WHAT YOU HAVE TO DO
Give the number of lines below that contain "female", with no other output.

MATERIAL PROVIDED
--- START ---

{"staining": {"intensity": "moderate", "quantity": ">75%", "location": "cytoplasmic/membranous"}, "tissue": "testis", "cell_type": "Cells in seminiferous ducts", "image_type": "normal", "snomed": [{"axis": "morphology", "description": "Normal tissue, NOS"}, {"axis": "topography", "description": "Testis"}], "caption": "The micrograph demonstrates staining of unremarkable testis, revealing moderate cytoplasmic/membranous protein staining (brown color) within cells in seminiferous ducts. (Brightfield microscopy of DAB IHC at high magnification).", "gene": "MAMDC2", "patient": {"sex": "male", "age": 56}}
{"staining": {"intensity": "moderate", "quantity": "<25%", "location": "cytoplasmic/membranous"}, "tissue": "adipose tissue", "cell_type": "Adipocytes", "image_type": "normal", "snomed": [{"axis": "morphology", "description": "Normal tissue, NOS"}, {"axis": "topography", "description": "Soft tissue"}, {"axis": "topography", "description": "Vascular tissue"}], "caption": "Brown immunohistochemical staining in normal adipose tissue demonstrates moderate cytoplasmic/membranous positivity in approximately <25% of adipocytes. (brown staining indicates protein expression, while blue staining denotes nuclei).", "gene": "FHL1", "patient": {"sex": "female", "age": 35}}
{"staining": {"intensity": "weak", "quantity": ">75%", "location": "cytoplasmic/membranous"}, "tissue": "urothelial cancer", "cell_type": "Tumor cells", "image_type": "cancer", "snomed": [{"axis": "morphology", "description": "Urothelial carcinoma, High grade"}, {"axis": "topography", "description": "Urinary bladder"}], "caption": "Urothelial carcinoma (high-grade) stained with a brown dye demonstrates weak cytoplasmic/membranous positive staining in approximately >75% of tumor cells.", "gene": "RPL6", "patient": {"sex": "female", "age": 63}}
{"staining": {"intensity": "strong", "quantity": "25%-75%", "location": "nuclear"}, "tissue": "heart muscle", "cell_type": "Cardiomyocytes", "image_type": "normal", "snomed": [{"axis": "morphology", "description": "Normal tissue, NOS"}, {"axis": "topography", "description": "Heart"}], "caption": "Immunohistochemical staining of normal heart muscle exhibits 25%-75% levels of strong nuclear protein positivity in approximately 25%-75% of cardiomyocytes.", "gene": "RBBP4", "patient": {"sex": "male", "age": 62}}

--- END ---

FINISHED EXERCISE
2